(Reading text begins)
21. Not Embracing the Gutenberg Editor

Gutenberg has been the default editor for WordPress since version 5.0 was released in December of 2018. But even today, many developers are reluctant to switch to the block-based editor.

That was understandable when it was new, but Gutenberg is here to stay. New plugins and themes are created specifically for the Gutenberg block editor. Staying with the classic editor excludes you from new features and puts you at a disadvantage when working with WordPress.

I’m not going to lie. Gutenberg takes a little getting used to. But as I mentioned earlier, the more you put into WordPress, the more you get out of it. And Gutenberg is a prime example of that philosophy. It can take your page and post building to the next level if you let it.

22. Installing Too Many Plugins

WordPress has an impressive library of plugins to choose from. But when it comes to plugins, there is such a thing as too much of a good thing. Each plugin uses server resources, so of course the more you add, the slower your website can become.

A handful of plugins necessary to your site are perfectly fine. Just make sure that you are only using the plugins that you need. That saves resources, and keeps you safe from potential security issues affecting older plugins.

23. Not Making Use of a Testing or Staging Environment

Testing your designs, new plugins, themes, code snippets, and core updates on your live website is not ideal. It’s fine when your site is brand new and isn’t yet getting traffic. But established sites should be interrupted as infrequently as possible.

To avoid interruptions you can use a testing environment that contains a copy of your site. That lets you test changes without affecting your live website. That prevents downtime and makes it less likely that you’ll implement a change that breaks your live site.

24. Not Using Analytics Tools

Understanding how people use your website is one of the ways you can ensure website success. Analytics tools help you make sense of the traffic numbers and gives you insight into visitor behavior. Neglecting analytics may not be one of the common WordPress mistakes, but a mistake in general for any website owner.
(Reading text ends)
(Entries shown begins)
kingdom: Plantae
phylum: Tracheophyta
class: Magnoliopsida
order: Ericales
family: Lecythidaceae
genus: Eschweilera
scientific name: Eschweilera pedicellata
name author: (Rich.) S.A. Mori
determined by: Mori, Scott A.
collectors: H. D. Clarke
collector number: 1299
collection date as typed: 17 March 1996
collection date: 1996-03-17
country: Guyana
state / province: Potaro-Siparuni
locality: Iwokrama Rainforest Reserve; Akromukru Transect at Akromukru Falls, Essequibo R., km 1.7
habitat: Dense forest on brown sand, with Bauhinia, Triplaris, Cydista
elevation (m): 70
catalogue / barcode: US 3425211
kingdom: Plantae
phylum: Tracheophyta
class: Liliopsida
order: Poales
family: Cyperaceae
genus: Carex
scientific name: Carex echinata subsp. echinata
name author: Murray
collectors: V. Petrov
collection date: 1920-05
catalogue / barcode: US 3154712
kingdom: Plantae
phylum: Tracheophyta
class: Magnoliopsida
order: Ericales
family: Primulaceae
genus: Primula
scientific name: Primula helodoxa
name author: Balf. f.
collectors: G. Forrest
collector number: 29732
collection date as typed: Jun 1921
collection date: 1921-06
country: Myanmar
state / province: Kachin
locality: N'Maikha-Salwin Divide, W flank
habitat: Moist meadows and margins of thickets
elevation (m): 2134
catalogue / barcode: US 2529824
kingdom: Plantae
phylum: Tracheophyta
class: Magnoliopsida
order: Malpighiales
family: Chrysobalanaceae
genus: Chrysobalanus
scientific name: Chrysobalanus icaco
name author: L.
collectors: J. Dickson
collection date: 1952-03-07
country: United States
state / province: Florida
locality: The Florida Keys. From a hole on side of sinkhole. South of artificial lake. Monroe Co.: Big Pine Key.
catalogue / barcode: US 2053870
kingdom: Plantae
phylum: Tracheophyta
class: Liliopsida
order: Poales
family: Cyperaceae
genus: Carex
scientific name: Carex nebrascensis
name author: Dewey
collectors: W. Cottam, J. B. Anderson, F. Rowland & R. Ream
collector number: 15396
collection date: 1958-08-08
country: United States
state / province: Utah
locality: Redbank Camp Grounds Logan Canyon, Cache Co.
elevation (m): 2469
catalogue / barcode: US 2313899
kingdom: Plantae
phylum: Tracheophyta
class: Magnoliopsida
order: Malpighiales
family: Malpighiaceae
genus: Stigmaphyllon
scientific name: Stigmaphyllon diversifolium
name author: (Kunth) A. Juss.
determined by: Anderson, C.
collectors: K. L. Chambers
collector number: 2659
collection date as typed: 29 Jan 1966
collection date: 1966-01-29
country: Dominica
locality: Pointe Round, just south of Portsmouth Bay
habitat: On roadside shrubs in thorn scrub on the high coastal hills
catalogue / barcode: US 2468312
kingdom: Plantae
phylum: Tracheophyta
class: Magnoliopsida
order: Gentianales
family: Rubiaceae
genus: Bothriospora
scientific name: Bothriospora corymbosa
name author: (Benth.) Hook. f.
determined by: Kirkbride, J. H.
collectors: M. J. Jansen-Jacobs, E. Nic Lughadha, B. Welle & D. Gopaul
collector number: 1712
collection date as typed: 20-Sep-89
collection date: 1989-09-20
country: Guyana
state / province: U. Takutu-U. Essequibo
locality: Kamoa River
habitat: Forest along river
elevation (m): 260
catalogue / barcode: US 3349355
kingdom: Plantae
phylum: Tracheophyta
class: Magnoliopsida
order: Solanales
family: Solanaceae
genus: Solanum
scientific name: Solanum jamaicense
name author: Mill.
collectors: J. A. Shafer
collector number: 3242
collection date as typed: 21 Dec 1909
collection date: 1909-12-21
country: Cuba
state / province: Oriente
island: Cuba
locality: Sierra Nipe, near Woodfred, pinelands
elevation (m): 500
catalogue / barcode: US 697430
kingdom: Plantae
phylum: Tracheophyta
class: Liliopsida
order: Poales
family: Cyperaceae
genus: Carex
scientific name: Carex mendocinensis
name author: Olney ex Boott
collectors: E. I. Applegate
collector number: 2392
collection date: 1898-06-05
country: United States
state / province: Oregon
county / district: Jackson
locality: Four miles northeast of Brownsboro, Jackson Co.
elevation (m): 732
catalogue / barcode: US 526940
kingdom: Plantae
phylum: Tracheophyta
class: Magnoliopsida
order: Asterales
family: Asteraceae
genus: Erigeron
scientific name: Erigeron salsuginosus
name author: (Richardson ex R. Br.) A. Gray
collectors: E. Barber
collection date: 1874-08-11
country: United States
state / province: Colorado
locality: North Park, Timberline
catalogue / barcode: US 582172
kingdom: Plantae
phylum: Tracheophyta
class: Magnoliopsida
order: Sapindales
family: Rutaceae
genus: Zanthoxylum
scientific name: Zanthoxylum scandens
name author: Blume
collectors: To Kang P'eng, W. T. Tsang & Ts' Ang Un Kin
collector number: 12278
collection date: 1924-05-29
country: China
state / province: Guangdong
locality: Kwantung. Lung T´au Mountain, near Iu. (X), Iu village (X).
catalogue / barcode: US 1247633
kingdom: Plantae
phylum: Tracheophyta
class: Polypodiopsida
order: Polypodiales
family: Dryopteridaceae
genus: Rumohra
(Entries shown ends)
## Exercise requirements
A – Shorten the paragraph of the WordPress text that begins "Testing your designs, new plugins," and keep its main facts.
B – According to the WordPress text, when was version 5.0 released?
C – Continue the WordPress text after its last sentence.
The rows have nothing to do with the WordPress text.

## Written answers
A – Testing designs, plugins, themes, code snippets, and core updates on a live site is not ideal. That is acceptable for a brand-new site with no traffic yet, but established sites should be interrupted as rarely as possible.

B – December 2018.

C –
While there are many website analytics programs to choose from, none are as popular as Google Analytics. And for a good reason. It’s the best tool available for any website, with a slew of data points—everything from social referrals to tracking Adsense income.

25. Not Optimizing Media Files

Images and video content play a big part on most websites, but they can also take up a lot of resources. So it’s important to make sure your media files are optimized.

Failing to optimize media uploads takes up unnecessary space on your web server. Not only that, but it can also slow the load time of your pages significantly. This is one of the most common WordPress mistakes that happen, but it’s easy to remedy.

Why Is WordPress So Hard to Use?

Let’s be honest. The first time you encounter WordPress, it can be baffling. It’s easy to install, that’s true, but then what? You’re faced with an administration dashboard that has a lot of options and potential settings. It can be daunting. But why is WordPress hard to use?

WordPress can feel complicated at first because it is so rich with options and possibilities. To build a truly flexible and useful tool, a certain level of complexity is unavoidable. I’m sure you’ve heard criticisms of some Google or Microsoft products (or made them yourself).

When you open them for the first time, they seem overly-complicated or confusingly vague and unhelpful. It’s a byproduct of having a lot of features. Complexity is hard to prevent.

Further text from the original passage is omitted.